The recently mishandled crisis over politicians with dual citizenship showed that the teenager is still immature. To proceed with what was called the ‘black letter’ interpretation of the Constitution regarding the British and New Zealand members of Parliament was not only contrary to common sense, it was surely a failure of Australian legal intelligence. To ignore the context of the law is to make a mockery of it, and the context of the Constitution in this matter is quite obviously historic. The intent of the Constitution in this respect (Britain was not a foreign power then, either) was inconsistent with what the High Court in 2017 deemed it to be.

I’m not alone in this view; Chris Earl, for one, was venting it in Spectator Australia just before Christmas (December 18, 2017), while discussing the matter in the context of the by-elections that were triggered by it:

“The “citizen jury” saw through the hilarity of a court ruling so divorced from reality that it betrayed the spirit of the constitution drafted more a than century ago by sage jurists including Sir John Quick, Sir Edmond Barton and Samuel Griffith who would become the first chief justice of the High Court when it was established soon after federation in 1901.

Conveniently overlooked by the High Court in 2017 was that Australians born before 1949 were British subjects, as were those in New Zealand, Canada, South Africa and other Empire (Commonwealth countries). We were in the same pod.”

Indeed, it could be argued that this 2017 High Court decision was a de facto declaration of independence – by the High Court. Its decision disregards the historical relationship between Britain and Australia at the time of Federation, and prefers to think of Britain as having always been a foreign power. The irony, no doubt missed by the High Court, is that the Monarch remains in place as Head of State and therefore now, only now, Australia really is closer to a colony than an outpost.

WHAT NEEDS TO BE DONE | Carry on the commentary about the High Court's 2017 dual-citizenship decision, starting immediately after its final sentence.

RECORDS PROVIDED |
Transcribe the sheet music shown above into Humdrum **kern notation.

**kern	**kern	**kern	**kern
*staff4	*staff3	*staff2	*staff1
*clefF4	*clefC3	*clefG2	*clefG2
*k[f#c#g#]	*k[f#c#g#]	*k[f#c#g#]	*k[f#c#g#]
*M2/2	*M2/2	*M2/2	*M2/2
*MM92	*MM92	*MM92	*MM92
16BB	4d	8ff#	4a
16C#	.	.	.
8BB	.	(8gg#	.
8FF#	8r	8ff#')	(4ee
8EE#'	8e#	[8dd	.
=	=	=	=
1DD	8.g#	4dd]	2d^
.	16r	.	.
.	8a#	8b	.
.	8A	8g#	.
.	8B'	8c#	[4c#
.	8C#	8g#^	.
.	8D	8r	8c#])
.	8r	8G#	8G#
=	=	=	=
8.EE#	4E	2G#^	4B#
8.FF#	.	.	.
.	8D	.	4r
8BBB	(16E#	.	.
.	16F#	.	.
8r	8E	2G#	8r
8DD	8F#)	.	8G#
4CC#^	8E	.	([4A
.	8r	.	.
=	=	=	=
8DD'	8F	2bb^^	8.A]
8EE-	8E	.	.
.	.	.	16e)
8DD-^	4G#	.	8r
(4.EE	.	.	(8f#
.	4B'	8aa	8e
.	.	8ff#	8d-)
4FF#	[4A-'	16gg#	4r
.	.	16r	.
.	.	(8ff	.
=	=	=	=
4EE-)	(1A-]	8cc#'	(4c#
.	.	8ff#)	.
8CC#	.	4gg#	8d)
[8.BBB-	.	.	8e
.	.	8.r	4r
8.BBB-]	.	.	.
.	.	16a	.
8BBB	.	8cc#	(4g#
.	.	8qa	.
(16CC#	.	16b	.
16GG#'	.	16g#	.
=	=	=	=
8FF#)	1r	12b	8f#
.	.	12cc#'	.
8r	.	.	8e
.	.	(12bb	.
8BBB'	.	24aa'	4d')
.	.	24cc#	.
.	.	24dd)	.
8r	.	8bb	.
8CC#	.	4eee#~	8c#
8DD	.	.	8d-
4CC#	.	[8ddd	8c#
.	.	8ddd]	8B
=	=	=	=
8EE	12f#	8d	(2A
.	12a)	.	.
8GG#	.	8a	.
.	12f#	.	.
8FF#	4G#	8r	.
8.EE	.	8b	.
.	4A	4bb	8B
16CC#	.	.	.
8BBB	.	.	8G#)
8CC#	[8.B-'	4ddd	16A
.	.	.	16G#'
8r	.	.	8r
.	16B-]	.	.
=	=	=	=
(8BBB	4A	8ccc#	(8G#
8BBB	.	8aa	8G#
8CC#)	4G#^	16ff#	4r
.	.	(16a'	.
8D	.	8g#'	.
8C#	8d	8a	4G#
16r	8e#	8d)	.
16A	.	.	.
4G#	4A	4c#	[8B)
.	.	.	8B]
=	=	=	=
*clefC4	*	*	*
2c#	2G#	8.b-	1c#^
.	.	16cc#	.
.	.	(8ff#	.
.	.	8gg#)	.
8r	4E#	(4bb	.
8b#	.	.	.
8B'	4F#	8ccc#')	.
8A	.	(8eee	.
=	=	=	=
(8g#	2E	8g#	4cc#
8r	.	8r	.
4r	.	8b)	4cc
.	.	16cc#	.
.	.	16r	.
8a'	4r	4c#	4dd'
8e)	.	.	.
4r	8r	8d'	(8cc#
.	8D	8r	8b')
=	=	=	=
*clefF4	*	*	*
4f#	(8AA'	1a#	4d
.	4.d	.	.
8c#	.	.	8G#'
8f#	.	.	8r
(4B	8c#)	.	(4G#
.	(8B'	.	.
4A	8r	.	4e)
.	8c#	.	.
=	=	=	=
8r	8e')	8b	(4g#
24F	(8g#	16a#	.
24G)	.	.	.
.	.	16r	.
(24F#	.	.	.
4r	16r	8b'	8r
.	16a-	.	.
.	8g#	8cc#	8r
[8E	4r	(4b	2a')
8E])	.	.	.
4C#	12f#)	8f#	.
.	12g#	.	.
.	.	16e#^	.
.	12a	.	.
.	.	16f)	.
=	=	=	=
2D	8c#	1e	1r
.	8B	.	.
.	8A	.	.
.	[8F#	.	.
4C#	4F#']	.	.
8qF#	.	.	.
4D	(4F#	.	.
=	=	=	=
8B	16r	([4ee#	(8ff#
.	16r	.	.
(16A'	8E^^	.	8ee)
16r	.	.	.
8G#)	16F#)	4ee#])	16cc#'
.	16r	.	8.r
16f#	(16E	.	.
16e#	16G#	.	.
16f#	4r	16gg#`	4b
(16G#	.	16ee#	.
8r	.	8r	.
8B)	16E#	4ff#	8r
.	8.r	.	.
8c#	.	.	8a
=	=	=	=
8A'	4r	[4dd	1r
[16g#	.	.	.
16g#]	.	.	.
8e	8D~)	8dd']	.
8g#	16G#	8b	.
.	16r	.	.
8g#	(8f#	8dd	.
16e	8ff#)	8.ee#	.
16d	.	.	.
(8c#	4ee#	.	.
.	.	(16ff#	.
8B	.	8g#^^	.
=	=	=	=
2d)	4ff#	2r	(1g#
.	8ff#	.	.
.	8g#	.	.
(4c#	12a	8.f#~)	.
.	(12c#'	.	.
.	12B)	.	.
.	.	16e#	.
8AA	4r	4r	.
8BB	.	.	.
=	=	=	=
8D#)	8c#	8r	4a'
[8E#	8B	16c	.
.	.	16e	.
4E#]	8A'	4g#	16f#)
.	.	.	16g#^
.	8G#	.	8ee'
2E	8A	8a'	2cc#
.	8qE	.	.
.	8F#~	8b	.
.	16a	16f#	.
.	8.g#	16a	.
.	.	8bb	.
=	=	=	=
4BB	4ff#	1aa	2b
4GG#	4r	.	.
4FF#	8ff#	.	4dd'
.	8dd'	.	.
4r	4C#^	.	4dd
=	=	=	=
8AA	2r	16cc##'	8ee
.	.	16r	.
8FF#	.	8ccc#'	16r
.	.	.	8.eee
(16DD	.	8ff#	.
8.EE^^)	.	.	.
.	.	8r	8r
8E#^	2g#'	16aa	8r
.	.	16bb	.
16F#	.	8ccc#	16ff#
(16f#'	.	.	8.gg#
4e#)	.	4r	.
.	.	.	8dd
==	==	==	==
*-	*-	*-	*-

ANSWER TO THIS EXERCISE |
As my Pappy used to say, ‘sometimes, intelligent people do stupid things, clever people make mistakes, good people do bad things’.

This teenager is also very much an idealist, a romantic who has no time for pragmatism, practicalities or process. Historian and columnist Troy Bramston pointed out (The Australian, January 3, 2018)

“ … how Australia goes about severing constitutional ties with Great Britain is fraught with difficulties. … If a majority voted yes to a ­hypothetical republic, a second vote would then be needed to determine a model. Several options for selecting the head of state could be put to the voters, including popular or parliamentary ­appointment. Then we would proceed to a third vote, a referendum. This is a mess.”

Bramston says this as a realist, even while he favours an Australian Republic: “Meanwhile, monarchists will do all they can to wreck a republic with their canards about how we are already a “crowned republic” and the governor-general is actually our head of state. Both notions are not supported by the Queen or the governor-general. They are intellectually dishonest.”

On the other hand, Bramston is not a complete realist: he asks, “But who is going to make the case for a new model of government that unites republicans and persuades voters to make the change? That requires leadership.”

I think he means imagination; imagination to devise a workable model, and to sell it. But the problem is – given the available options and the legal challenges, not to mention the public mood – how to imagine one if one doesn’t really exist. There is no compelling, popular model, because there is no compelling, popular reason for one.

Australia has its own Parliament, makes its own laws, its own legal system (a virtual replica of the British system), its own currency, its own defence forces and – like teenagers – its own sense of self. You can leave home, but home is still there.

Only in a constitutional monarchy is the head of state above politics, as intended and as desirable – born, not voted into office. Hang on to it, you lucky country.